Immobilienmarkt: Genügend Angebote für Miet- und Kaufimmobilien vorhanden

„Der Immobilienmarkt steht keineswegs still“, berichtet ­Michael Fehr, Geschäftsführer von Immobilien Winter in Heidelberg. „Tatsächlich verzeichnen wir ein reges Interesse an Immobilien in allen Marktsegmenten“.
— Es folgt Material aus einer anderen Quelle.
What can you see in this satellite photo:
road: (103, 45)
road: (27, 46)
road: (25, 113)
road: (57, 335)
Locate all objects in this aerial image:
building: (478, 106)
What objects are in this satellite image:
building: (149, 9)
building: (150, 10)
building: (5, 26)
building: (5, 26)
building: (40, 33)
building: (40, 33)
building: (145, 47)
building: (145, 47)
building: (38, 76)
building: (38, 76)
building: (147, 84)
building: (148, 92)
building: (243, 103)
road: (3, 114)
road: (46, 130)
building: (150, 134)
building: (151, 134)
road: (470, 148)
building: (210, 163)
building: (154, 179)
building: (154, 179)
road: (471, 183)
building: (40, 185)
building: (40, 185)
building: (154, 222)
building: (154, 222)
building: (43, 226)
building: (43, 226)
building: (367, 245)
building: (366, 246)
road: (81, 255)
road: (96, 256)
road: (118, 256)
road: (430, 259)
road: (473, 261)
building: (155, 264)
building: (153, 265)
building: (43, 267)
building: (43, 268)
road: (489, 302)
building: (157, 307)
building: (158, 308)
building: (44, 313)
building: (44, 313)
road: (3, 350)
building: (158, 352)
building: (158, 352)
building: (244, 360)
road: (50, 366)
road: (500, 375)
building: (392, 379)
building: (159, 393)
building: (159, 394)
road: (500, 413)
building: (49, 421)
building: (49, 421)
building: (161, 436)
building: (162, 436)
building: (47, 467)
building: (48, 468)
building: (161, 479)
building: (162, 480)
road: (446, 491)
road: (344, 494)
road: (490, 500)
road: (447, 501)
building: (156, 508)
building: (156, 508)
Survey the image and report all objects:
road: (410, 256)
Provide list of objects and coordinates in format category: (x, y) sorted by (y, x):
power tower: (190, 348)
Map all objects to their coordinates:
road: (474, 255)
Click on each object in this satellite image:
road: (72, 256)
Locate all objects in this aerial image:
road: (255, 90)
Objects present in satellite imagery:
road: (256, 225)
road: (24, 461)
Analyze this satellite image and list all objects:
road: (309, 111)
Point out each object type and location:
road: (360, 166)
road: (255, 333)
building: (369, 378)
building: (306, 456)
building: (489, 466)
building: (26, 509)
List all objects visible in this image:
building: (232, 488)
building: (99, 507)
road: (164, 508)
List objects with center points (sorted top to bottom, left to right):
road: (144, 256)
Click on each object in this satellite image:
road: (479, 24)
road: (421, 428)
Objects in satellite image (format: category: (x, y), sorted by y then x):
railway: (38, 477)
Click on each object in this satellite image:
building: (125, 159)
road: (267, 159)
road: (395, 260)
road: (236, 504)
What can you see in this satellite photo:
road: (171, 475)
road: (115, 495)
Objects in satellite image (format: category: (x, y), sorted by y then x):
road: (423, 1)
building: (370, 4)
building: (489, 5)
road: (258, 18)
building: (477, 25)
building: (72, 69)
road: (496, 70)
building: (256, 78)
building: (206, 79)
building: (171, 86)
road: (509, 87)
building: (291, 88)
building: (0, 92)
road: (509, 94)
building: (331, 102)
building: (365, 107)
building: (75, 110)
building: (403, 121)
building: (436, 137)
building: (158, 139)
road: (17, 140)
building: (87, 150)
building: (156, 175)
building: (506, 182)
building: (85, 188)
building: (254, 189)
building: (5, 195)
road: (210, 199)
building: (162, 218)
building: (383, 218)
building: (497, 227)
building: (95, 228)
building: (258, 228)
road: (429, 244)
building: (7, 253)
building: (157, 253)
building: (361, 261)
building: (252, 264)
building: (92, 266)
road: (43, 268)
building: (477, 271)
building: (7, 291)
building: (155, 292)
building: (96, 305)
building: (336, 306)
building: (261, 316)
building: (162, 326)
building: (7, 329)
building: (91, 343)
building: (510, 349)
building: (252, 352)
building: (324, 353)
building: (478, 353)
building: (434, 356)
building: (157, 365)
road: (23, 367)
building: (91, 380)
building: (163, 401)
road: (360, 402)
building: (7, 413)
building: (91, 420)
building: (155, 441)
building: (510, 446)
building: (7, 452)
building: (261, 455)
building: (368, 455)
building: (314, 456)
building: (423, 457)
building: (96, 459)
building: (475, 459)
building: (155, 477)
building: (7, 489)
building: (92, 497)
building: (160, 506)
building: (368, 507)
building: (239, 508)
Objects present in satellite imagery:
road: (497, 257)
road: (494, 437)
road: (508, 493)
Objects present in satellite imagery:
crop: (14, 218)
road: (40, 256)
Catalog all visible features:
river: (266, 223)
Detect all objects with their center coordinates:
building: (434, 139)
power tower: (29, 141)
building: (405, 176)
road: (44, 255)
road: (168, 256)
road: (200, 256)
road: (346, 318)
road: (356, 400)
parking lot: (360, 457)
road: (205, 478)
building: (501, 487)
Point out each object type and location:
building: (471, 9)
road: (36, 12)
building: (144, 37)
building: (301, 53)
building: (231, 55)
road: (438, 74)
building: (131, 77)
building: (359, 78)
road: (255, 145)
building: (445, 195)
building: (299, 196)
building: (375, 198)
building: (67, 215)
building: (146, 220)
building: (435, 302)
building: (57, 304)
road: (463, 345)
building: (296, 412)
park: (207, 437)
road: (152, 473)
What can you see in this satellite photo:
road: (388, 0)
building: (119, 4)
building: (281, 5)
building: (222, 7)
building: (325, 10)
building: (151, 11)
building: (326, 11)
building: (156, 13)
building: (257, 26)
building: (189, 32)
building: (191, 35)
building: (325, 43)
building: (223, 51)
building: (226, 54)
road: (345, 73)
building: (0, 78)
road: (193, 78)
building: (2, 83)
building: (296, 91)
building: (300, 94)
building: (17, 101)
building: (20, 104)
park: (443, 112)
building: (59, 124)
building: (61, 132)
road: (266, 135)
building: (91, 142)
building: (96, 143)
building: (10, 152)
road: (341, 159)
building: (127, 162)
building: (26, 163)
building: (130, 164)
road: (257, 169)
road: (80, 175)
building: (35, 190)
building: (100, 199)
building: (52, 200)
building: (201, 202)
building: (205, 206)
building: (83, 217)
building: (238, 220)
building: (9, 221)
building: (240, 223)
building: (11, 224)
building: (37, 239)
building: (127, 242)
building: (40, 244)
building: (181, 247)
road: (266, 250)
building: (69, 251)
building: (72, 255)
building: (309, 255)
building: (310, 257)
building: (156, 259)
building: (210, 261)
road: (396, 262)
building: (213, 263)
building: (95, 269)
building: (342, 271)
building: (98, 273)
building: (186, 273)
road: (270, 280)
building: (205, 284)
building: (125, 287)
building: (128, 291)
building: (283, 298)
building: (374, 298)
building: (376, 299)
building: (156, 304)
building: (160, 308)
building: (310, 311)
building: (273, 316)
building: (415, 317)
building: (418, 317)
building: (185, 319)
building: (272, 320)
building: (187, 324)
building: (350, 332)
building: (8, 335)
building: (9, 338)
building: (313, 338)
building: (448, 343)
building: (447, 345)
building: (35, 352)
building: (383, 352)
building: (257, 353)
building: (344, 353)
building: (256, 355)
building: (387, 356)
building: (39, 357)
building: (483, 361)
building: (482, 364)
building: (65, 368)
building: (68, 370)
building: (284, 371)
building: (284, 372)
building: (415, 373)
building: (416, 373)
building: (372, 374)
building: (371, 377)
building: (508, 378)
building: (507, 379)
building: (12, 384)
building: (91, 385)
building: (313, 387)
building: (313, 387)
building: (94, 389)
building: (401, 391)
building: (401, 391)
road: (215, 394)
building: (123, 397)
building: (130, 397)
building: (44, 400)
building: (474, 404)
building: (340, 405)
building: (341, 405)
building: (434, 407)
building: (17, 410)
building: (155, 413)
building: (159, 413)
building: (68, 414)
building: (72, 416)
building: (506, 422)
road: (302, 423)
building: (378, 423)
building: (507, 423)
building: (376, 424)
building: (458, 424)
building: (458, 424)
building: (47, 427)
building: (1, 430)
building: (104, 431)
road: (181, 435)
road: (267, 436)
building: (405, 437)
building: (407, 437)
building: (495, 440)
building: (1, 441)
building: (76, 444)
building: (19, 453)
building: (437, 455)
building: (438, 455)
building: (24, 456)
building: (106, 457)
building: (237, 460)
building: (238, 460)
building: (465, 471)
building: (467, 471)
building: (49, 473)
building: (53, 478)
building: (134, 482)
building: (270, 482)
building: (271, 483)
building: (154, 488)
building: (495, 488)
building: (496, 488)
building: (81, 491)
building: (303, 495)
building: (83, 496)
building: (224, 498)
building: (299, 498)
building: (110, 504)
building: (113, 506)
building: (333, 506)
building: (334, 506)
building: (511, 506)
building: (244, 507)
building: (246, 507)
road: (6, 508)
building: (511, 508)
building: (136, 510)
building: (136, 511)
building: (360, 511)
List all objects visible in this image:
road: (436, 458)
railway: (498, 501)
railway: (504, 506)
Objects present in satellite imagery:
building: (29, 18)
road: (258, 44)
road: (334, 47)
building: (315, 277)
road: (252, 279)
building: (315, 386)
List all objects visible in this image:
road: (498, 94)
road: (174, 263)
Diese Aussage wird durch eine aktuelle Analyse von ImmoScout24 bestätigt. Danach zeigt sich der „Markt trotz Corona-Pandemie robust und hochdynamisch“. Einzelne Kennzahlen wie das Angebot an Miet- und Kaufimmobilien sowie die Exposé-Aufrufe liegen über dem Niveau vor der Corona-Zeit.

Nach einem vorübergehenden Rückgang nach der Einführung der Kontaktbeschränkungen sei das Gesamtangebot an Eigentumswohnungen seit Ende März um fünf Prozent gestiegen. Die Verkaufsinserate liegen derzeit über dem Niveau vor Ausbruch der Corona-Pandemie.

Das Gesamtangebot an Mietwohnungen stieg deutschlandweit. Nach einem Rückgang von 9,7 Prozent von Mitte bis Ende März habe das Mietangebot seit Ende März um knapp zwanzig Prozent zugenommen und ist damit ebenfalls höher als vor Ausbruch der Corona-Pandemie.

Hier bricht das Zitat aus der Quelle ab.